Fabrizio escuchaba atentamente mientras yo respondía al deán.
—¿Y para qué tanto dinero? —preguntó el sacerdote, que no podía olvidar la fortuna que esta obra había costado al cabildo.
—Padre, no a todos satisface la imposición de la Iglesia de dar prioridad a la divinidad masculina y borrar todo rastro de religiones anteriores.
—Ahora resulta que el artista es un ferviente religioso —respondió con evidente ironía—. Ya lo decía yo…
—Todos los seres humanos se rigen por unas creencias.
—Pero nadie le ha pedido que nos cuente las suyas —protestó enérgicamente.
—Tiene usted razón, pero ya es tarde para cambiar eso —contestó Fabrizio con sus brazos abiertos en dirección al mural.
Se produjo un silencio embarazoso.
—Que no busque belleza quien venga a ver esta obra…, y tampoco busque religiosidad —sentenció el italiano.
—¿Y qué va a buscar uno cuando entra en un templo cristiano? —La pregunta del deán era impecable.
—Usted lo sabrá mejor que yo… —Fabrizio se apartó unos centímetros del sacerdote. Y éste siguió observando la figura de Cristo, que ya no era Cristo sino la Virgen.

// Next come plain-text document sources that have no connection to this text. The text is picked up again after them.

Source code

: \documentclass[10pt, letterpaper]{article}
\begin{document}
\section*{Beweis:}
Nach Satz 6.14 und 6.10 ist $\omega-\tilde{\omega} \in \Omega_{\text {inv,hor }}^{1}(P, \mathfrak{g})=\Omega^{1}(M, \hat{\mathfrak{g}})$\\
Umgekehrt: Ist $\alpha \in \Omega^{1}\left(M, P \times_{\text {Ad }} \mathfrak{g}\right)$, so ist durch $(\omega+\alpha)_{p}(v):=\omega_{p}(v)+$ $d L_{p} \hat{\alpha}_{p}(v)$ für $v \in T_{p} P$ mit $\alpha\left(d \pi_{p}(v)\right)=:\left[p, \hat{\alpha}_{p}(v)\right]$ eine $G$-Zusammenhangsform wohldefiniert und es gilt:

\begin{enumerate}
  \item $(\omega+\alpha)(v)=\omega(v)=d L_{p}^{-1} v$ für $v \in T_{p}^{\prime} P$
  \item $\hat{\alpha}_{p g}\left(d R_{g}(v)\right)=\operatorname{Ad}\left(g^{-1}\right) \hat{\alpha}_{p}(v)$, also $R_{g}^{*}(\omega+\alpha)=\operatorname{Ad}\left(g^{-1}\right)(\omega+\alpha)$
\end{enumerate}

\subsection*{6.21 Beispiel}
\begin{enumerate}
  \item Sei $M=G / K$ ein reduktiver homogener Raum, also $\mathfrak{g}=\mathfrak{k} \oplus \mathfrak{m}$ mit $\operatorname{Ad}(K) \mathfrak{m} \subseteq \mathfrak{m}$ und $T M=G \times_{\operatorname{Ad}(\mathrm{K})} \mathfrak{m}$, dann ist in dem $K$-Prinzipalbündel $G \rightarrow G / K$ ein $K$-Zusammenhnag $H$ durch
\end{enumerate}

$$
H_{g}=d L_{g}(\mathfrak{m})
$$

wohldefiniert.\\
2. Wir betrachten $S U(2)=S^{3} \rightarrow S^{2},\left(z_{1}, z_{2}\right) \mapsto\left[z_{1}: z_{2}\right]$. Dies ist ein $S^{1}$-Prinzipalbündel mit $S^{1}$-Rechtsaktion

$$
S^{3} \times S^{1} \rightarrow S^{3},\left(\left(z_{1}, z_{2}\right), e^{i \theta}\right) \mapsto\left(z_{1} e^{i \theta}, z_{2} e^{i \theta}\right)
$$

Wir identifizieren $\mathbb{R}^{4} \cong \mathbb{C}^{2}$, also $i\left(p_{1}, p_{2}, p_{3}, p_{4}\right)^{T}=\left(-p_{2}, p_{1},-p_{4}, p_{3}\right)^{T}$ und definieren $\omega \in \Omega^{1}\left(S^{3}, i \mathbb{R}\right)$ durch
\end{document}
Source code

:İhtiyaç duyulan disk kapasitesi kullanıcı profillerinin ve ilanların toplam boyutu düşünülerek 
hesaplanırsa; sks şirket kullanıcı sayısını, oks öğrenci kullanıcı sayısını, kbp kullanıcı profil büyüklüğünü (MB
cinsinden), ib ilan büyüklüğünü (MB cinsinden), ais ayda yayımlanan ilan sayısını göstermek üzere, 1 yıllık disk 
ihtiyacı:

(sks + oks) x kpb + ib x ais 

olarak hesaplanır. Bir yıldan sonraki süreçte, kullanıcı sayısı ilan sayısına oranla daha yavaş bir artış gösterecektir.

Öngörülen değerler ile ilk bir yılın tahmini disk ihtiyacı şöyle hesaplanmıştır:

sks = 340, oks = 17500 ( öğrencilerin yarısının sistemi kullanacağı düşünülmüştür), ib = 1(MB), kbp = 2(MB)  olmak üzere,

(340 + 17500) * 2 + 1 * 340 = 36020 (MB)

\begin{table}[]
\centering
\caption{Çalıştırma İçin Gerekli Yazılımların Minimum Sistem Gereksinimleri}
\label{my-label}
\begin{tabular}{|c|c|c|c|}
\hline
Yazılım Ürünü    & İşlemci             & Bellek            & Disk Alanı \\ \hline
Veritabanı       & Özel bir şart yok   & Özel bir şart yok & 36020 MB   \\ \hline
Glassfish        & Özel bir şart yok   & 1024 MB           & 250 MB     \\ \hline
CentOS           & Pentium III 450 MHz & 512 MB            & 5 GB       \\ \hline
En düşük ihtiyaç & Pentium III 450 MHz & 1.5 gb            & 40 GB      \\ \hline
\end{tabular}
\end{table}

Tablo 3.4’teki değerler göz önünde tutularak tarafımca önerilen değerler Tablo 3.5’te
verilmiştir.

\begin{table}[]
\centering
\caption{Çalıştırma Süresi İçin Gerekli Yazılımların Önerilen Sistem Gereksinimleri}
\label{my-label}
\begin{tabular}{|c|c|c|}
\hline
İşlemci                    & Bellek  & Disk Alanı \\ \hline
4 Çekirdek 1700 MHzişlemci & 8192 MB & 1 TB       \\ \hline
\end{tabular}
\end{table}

—¿Cuándo tendrá hechos los vitrales? —Di a mi pregunta un tono inquisitivo que no pude disimular.
—¿Los vitrales?
—Sí, ¿cuándo estarán terminados los vitrales?

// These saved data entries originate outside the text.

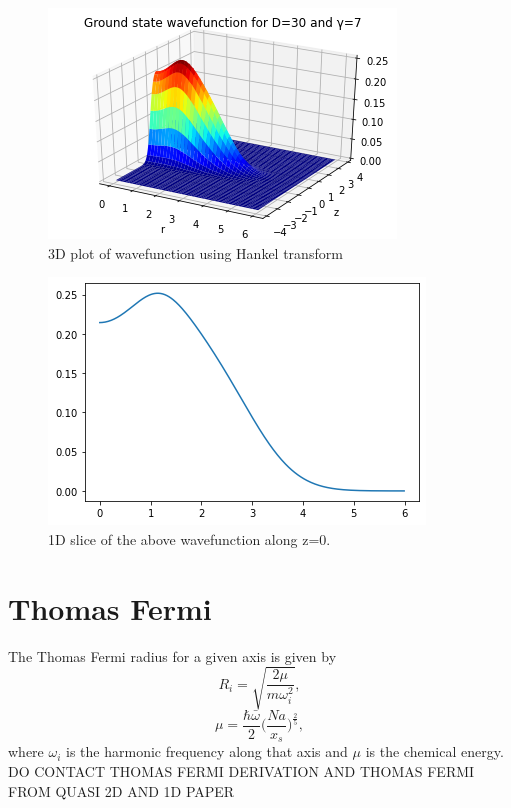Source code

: \documentclass[10pt]{article}
\numberwithin{equation}{section}
\begin{document}
\begin{multicols}{2}
\begin{figure}[H]
\centering
\includegraphics[width=\linewidth]{redbloodcell1}
\caption{3D plot of wavefunction using Hankel transform}
\end{figure}


\begin{figure}[H]
\centering
\includegraphics[width=0.8\linewidth]{redbloodcell2}
\caption{1D slice of the above wavefunction along z=0.}
\end{figure}


\section{Thomas Fermi}
The Thomas Fermi radius for a given axis is given by 
\begin{equation}
R_{i} = \sqrt{\frac{2\mu}{m\omega_{i}^2}},
\end{equation}
\begin{equation}
\mu = \frac{\hbar\bar{\omega}}{2}\bigg(\frac{Na}{x_{s}}\bigg)^{\frac{2}{5}},
\end{equation}
where $\omega_{i}$ is the harmonic frequency along that axis and $\mu$ is the chemical energy. 
DO CONTACT THOMAS FERMI DERIVATION AND THOMAS FERMI FROM QUASI 2D AND 1D PAPER


\end{multicols}
\end{document}
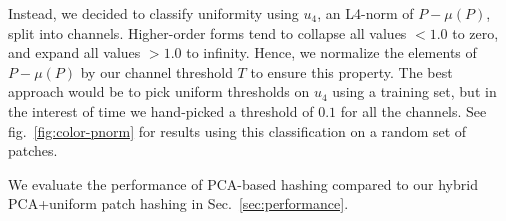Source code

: Instead, we decided to classify uniformity using $u_4$, an L4-norm
of $P-\mu(P)$, split into channels. Higher-order forms tend
to collapse all values $< 1.0$ to zero, and expand all values $> 1.0$
to infinity. Hence, we normalize the elements of $P-\mu(P)$ by
our channel threshold $T$ to ensure this property. The best
approach would be to pick uniform thresholds on $u_4$ using
a training set, but in the interest of time we hand-picked
a threshold of $0.1$ for all the channels. See fig.~\ref{fig:color-pnorm}
for results using this classification on a random set of patches.

We evaluate the performance of PCA-based hashing compared to
our hybrid PCA+uniform patch hashing in Sec.~\ref{sec:performance}.
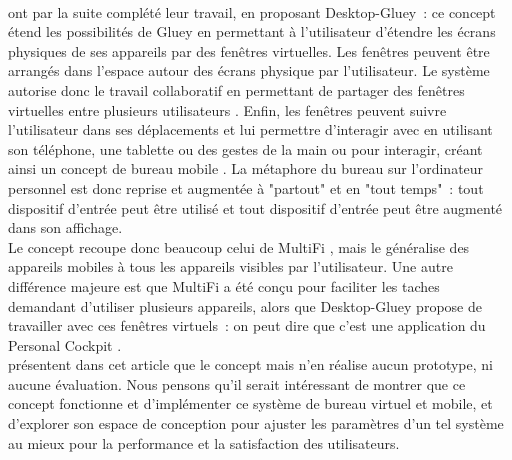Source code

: 
\paragraph*{}
\citet{SerranoEnsYangEtAl2015b} ont par la suite complété leur travail, en proposant Desktop-Gluey~: ce concept étend les possibilités de Gluey en permettant à l'utilisateur d'étendre les écrans physiques de ses appareils par des fenêtres virtuelles. Les fenêtres peuvent être arrangés dans l'espace autour des écrans physique par l'utilisateur. Le système autorise donc le travail collaboratif en permettant de partager des fenêtres virtuelles entre plusieurs utilisateurs . Enfin, les fenêtres peuvent suivre l'utilisateur dans ses déplacements et lui permettre d'interagir avec en utilisant son téléphone, une tablette ou des gestes de la main ou pour interagir, créant ainsi un concept de bureau mobile . La métaphore du bureau sur l'ordinateur personnel est donc reprise et augmentée à "partout" et en "tout temps"~: tout dispositif d'entrée peut être utilisé et tout dispositif d'entrée peut être augmenté dans son affichage.\\
Le concept recoupe donc beaucoup celui de MultiFi \citep{GrubertHeinischQuigleyEtAl2015}, mais le généralise des appareils mobiles à tous les appareils visibles par l'utilisateur. Une autre différence majeure est que MultiFi a été conçu pour faciliter les taches demandant d'utiliser plusieurs appareils, alors que Desktop-Gluey propose de travailler avec ces fenêtres virtuels~: on peut dire que c'est une application du Personal Cockpit \citep{EnsFinneganIrani2014}.\\
\citeauthor{SerranoEnsYangEtAl2015b} présentent dans cet article que le concept mais n'en réalise aucun prototype, ni aucune évaluation. Nous pensons qu'il serait intéressant de montrer que ce concept fonctionne et d'implémenter ce système de bureau virtuel et mobile, et d'explorer son espace de conception pour ajuster les paramètres d'un tel système au mieux pour la performance et la satisfaction des utilisateurs.


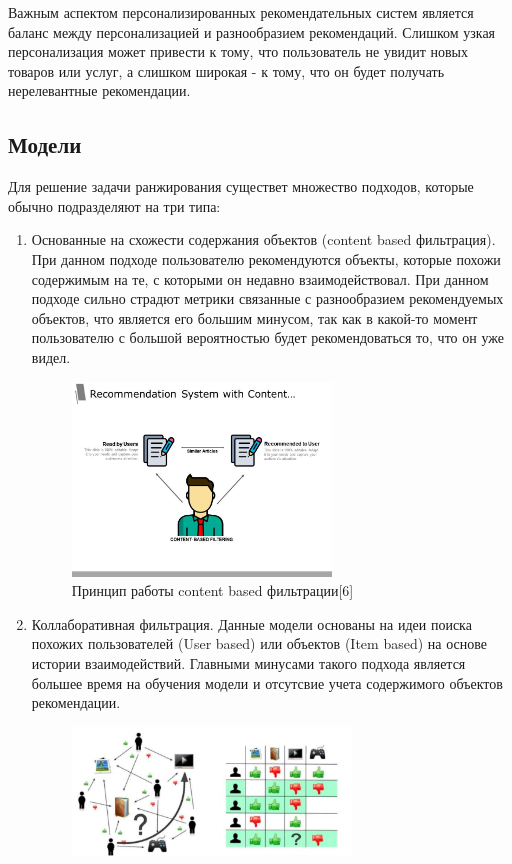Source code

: \documentclass[bachelor, och, coursework]{SCWorks}
\begin{document}
Важным аспектом персонализированных рекомендательных систем является баланс между персонализацией и разнообразием рекомендаций.
Слишком узкая персонализация может привести к тому, что пользователь не увидит новых товаров или услуг, а слишком широкая - к тому,
что он будет получать нерелевантные рекомендации.
\subsection{Модели}
Для решение задачи ранжирования существет множество подходов, которые обычно подразделяют на три типа:

\begin{enumerate}
    \item Основанные на схожести содержания объектов (content based фильтрация). При данном подходе пользователю рекомендуются
    объекты, которые похожи содержимым на те, с которыми он недавно взаимодействовал. При данном подходе сильно страдют
    метрики связанные с разнообразием рекомендуемых объектов, что является его большим минусом, так как в какой-то
    момент пользователю с большой вероятностью будет рекомендоваться то, что он уже видел.
    \begin{figure}[H]
        \centering
        \includegraphics[width=0.65\textwidth]{pic/2}
        \caption{Принцип работы content based фильтрации[6]}
        \label{fig:img1}
    \end{figure}
    \item Коллаборативная фильтрация. Данные модели основаны на идеи поиска похожих пользователей (User based) или объектов (Item based)
    на основе истории взаимодействий. Главными минусами такого подхода является большее время на обучения модели и отсутсвие учета содержимого объектов рекомендации.
    \begin{figure}[H]
        \centering
        \includegraphics[width=0.7\textwidth]{pic/1}

\end{figure}
\end{enumerate}
\end{document}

—No sé, creo que dentro de un año… —Él no dejaba de mirar la enigmática figura. Me resultaba imposible adivinar hacia dónde reflejarían los vidrios sus haces de luz.
—Juega el sol por el entrevero de pináculos y arbotantes y, atravesando los vidrios multicolores de los rosetones, las claraboyas y los ventanales, tornasola columnas, vivifica sepulcros, anima imágenes… Vivifica sepulcros…
Fabrizio y el deán me escuchaban atentos mientras recitaba los versos que aprendí de memoria. No eran mis versos, eran los apuntes que acompañaban a los primeros dibujos que Marquet Bonnín hizo años atrás, cuando acariciaba su lejano sueño de poder trabajar algún día en el interior de su catedral.
Tras los versos llegó el silencio. Con él, mi búsqueda de algo invisible y sin embargo cercano entre aquellos muros centenarios. Intuía que un hilo sutil enlazaba los caminos que me guiaban hacia la salida del laberinto. Observé a Fabrizio, y percibí en él algo extraño. Oscuro. Me acordé entonces del profesor Ubriachi.
Miré en todas las direcciones tratando de averiguar, sin conseguirlo, sobre qué tumba reflejarían su luz los vidrios multicolores que el artista estaba haciendo, en un lugar recóndito. Y confiaba en que alguien, de entre los millones de visitantes que acudirían al templo gótico, siguiera la dirección de la luz y no contemplara solamente los cristales multicolores.
Sin embargo, sabía que sería extremadamente difícil cambiar una costumbre inveterada. Porque, ante una obra de arte, uno solamente ve aquello que está predispuesto a ver.